Malheureusement, cette crainte de ne pas atteindre les objectifs entraîne bien souvent un stress chez les salariés. Et parfois, stress au travail rime avec coeur qui déraille. Selon une étude menée dans 7 pays d’Europe sur près de 200 000 travailleurs et publiée au mois de septembre dans The Lancet, le stress au travail augmente de 23 % le risque d’infarctus. Résultat marquant de cette grande étude européenne, quelque soit le métier, le mode de vie, l’âge, le sexe ou la nationalité du travailleur, le sur-risque d’infarctus est identique. Preuve que le stress au travail est, en lui-même, un facteur de risque.

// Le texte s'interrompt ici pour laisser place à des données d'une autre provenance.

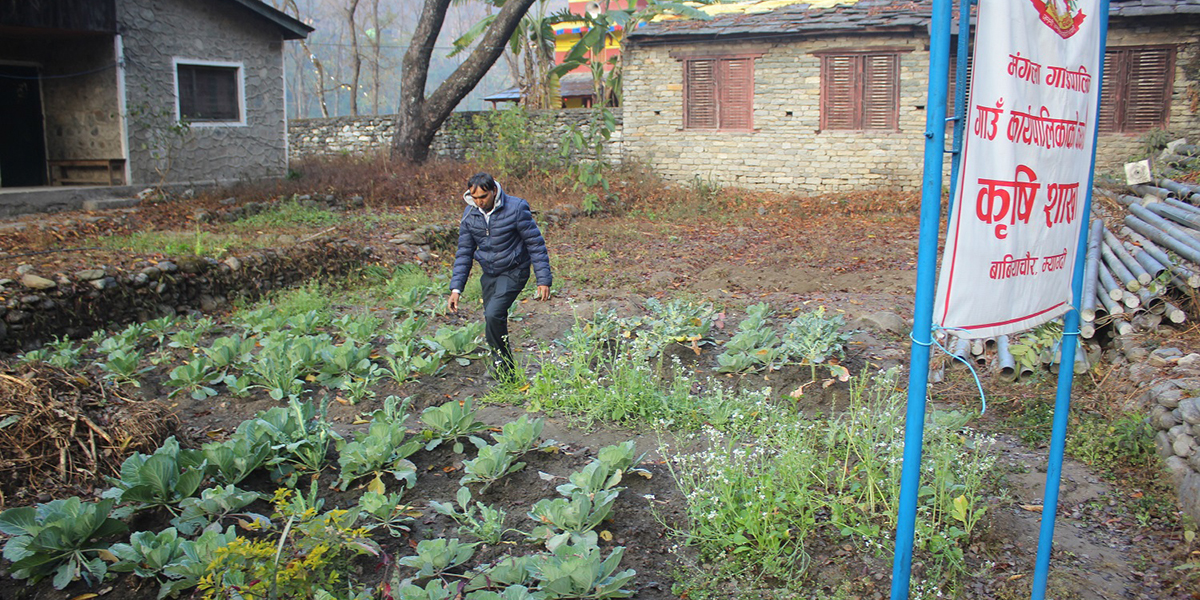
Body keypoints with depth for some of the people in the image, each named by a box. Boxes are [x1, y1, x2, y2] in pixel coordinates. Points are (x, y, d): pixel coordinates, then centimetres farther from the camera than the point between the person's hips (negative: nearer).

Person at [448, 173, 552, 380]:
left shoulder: (516, 208, -18)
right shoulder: (469, 214, -3)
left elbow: (536, 244, -12)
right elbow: (464, 252, 4)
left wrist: (543, 279, -15)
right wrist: (456, 287, -2)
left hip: (513, 272, -6)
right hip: (489, 274, 6)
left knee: (493, 314, -23)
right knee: (492, 320, 8)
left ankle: (505, 368, -7)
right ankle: (503, 371, 24)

Ecoutez Marcel Goldberg, épidémiologiste de l’unité Inserm 1018 Epidémiologie et Santé des populations : « Gaziers, administratifs des ministères, hospitaliers, les effets du stress pour le cœur sont les mêmes pour tous...» (le 14/09/2012)
Les plus âgés constatent un dégradation de leurs conditions de travail
Dernier constat sur les conditions de travail en Île-de-France, 43,2 % des actifs occupés estiment que leurs conditions de travail sont restées à peu près identiques depuis 5 ans, alors que 28,6 % estiment qu’elles se sont dégradées et 28,2 % qu’elles se sont améliorées.
Si le fait de conserver des conditions de travail identiques depuis 5 ans ne diffère pas selon l’âge du répondant, le fait de voir ses conditions de travail se détériorer ou s’améliorer est significativement lié à l’âge. En effet, selon l'ORS, plus le répondant est âgé, plus il déclare une détérioration de sa situation. Notons cependant qu'il n’y a pas de différence significative entre les Franciliens et les Franciliennes.
Alors, la dégradation des conditions de travail est-elle un effet de la crise ? Sur ce point là, les auteurs n'apportent pas de précision. Mais une chose est sûre, depuis la crise économique de 2009, les Français sont devenus les champions d'Europe du surprésentéisme. Cette expression signifie le fait pour un salarié de venir travailler alors que son état nécessite un arrêt maladie. 55 % des travailleurs français sont concernés. Avec bien souvent, des conséquences désastreuses pour le salarié, mais aussi pour l'entreprise.
Ecoutez Denis Monneuse, sociologue, spécialiste de la santé au travail : « En ne prenant pas un temps de convalescence nécessaire, le salarié risque de mettre plus longtemps pour guérir. Mais le surprésentéisme a aussi un coût pour l'entreprise...» (le 13/09/2013)
(1) En 2010, l’INPES a reconduit le Baromètre santé, qui aborde les différents comportements et attitudes de santé de la population résidant en France métropolitaine. L’échantillon national est composé de 27 653 personnes âgées de 15 à 85 ans dont 4 440 Franciliens (1 952 hommes et 2 488 femmes).